ワークロードが移行に適しているか、またスケーラビリティの向上、コストの削減、パフォーマンスの改善など、移行を実施するための明確で測定可能な目標があるかどうかを確認します。
コストを見極めてクラウド プロバイダーを決定したら、帯域幅が十分かどうか、アプリケーションの依存関係によって状況が複雑にならないかなど、移行後のパフォーマンスについての検討を行います。
ワークロードを再構築することでその寿命を延ばせるかどうかも検討し、VMware Cloud on AWS など、ワークロードの移行を大幅に高速化できる移行ツールについても検討してみてください。
また、一部のワークロードはクラウドへの移行に適さない場合があることにも注意してください。

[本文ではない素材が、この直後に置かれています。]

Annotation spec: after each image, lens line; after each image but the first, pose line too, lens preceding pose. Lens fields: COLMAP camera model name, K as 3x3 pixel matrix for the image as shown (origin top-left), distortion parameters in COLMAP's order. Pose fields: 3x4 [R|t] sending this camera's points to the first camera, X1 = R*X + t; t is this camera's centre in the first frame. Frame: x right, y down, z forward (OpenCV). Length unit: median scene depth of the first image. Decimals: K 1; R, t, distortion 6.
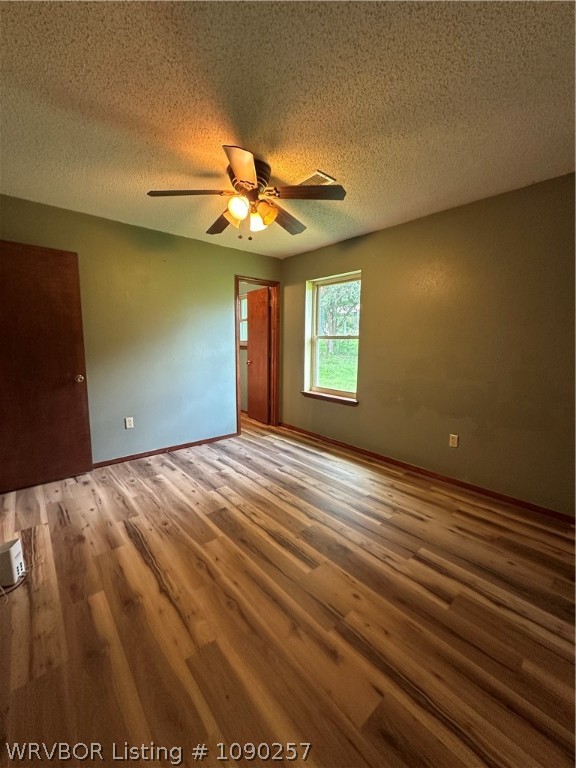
lens RADIAL K [[303.9, 0, 288.0], [0, 303.9, 384.0], [0, 0, 1]] dist [-0.009139, 0.000076]
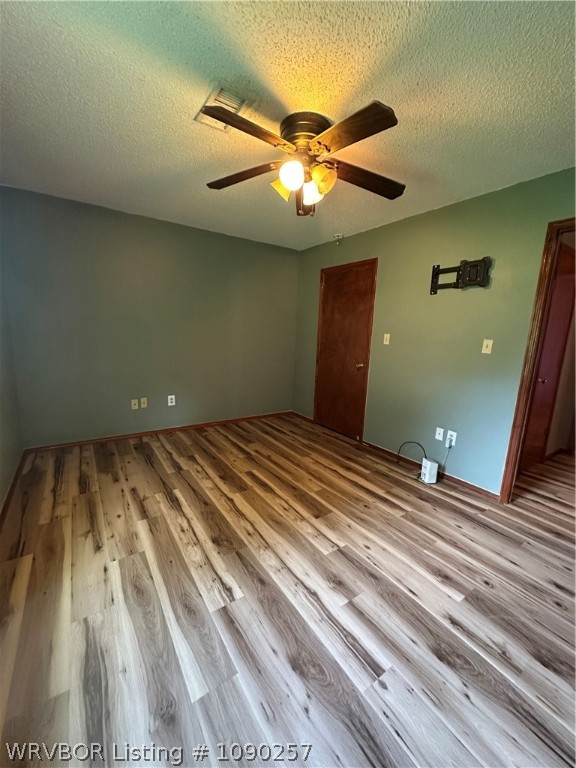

実行環境のあらゆる側面を検討し、プロバイダーが約束しているサービス パラメータがあれば、それと同レベルのキャパシティ、パフォーマンス、利用率、セキュリティ、可用性を達成できるかどうかを確認します。そうでなければ、そのワークロードはオンプレミスに残しておくのがベストかもしれません。
最後に、クラウド インフラストラクチャが HIPAA、PCI、GDPR などの規制要件を含むコンプライアンスにどのように対応しているかを確認します。現在のワークロードを確実に把握し、現在および将来の進化を念頭に、そうした要件をどれだけ厳密に満たせるかを判断してください。